Search code examples
pythonstringparsingline

Parsing input text in a strange format


I have an input document with data in the following format. The three example target words are 'overlook', 'lettered', and 'resignation'. Each is followed by a list of synonyms or, if none were found, just the word None. Because the target word is not included in the list of synonyms, I've prepended "tgws_" to it for identification purposes. Input document:

tgws_overlook
['omit', 'forget', 'ignore', 'discount']

tgws_overlook

['verb']
tgws_lettered

None
tgws_lettered

['adj.']
tgws_resignation

[ 'dejection', 'surrender', 'pessimism', 'defeatism', 'acceptance', 'abdication']
tgws_resignation

['noun']

Note that each target word appears twice; I only want it to appear once in the output. I need to read each line in, and then output a new document with the data looking as follows. Here, though, I'm just printing the output. If the string beginning with tgws_ is a new string, ie if it hasn’t been seen before, then save it in a variable called target_word. If it has been seen before, then ignore it. In the case of None, we just print the target word followed by a hyphen and the part of speech (pos), followed by a dash and the word None, all on one line. Otherwise, we print out the target word on one line, pos on the next line, and synonyms on a third line. Here's what I'm looking for:

tgws_overlook
POS: verb
['omit', 'forget', 'ignore', 'discount']

tgws_lettered – adj. - None

tgws_resignation
POS: noun
[ 'dejection', 'surrender', 'pessimism', 'defeatism', 'acceptance', 'abdication']

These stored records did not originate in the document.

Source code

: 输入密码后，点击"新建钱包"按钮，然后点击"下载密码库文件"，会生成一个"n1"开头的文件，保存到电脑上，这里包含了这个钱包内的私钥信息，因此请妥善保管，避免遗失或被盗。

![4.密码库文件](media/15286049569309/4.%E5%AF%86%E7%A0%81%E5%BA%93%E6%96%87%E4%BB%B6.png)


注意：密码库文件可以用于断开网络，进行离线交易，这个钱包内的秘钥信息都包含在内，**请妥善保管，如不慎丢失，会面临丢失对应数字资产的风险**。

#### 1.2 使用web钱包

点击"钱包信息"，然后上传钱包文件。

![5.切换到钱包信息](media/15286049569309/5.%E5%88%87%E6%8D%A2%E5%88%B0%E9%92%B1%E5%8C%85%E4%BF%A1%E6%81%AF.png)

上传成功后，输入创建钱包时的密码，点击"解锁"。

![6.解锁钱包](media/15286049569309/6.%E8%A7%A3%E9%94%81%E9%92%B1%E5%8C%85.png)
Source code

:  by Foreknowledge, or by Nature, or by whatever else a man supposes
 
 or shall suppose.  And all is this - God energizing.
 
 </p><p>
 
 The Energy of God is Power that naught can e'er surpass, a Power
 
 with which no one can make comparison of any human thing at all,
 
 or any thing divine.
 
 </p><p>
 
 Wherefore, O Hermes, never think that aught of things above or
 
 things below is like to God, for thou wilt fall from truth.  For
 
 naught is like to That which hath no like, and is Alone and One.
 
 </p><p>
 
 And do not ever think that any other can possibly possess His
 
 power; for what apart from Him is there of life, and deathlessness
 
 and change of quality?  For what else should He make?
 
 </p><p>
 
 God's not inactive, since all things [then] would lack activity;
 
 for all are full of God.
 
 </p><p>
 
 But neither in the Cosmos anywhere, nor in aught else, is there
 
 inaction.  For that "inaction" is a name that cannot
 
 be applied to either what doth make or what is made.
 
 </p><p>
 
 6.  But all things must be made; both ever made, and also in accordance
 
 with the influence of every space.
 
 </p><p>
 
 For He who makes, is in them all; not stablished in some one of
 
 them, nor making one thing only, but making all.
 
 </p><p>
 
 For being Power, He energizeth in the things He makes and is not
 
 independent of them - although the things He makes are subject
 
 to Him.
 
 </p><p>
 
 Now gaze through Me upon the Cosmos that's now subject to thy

Here's the code I wrote, that isn't quite doing it. It repeats targetwords like 6 times... Something is wrong with the loop. And perhaps there is a better way to do this...

def main():
    wordlist = []
    current_word = ""
    target_word = ""

    with open(input_filename, "r") as infile:
        counter = 0
        pos = ""

        for line in infile:
          
          if line.startswith("tgws_"):
            target_word = line
          if line.startswith(("['adv.']", "['pronoun']", "['conjunction']", "['noun']", "['verb']", "['adj.']" )):
              pos = line.strip("['']")
          elif line.startswith("['"):
              wordlist = line
          elif line.startswith("None"):
            wordlist = "[None]"
          print(target_word, pos, wordlist)
          current_word = target_word

if __name__ == "__main__":
    main()

Solution

  • Don't do the printing in the loop that reads the file. Create a dictionary that maps the target word to the wordlist and part of speech. At the end, print the dictionary in the format you want.

    import ast, collections
    
    def main():
        words = collections.defaultdict(dict)
        target_word = None
        parts_of_speech = {"adv.", "pronoun", "conjunction", "noun", "verb", "adj."}
    
        with open(input_filename, "r") as infile:
            for line in infile:
                if line.startswith("tgws_"):
                    target_word = line
                elif line.startswith("["):
                    data = ast.literal_eval(line)
                    if len(data) == 1 and data[0] in parts_of_speech:
                        words[target_word]['pos'] = data[0]
                    else:
                        words[target_word]['wordlist'] = data
                elif line.strip() == 'None':
                    words[target_word]['wordlist'] = None
    
        for word, features in words.items():
            if features.get('wordlist']) is None:
                print(f'{word} - {features["pos"]} - None')
            else:
                print(word)
                print(f'POS: {features['pos']}')
                print(features['wordlist'])
            print()
    

    You can also use ast.literal_eval() to parse the lists, rather than ad hoc string processing.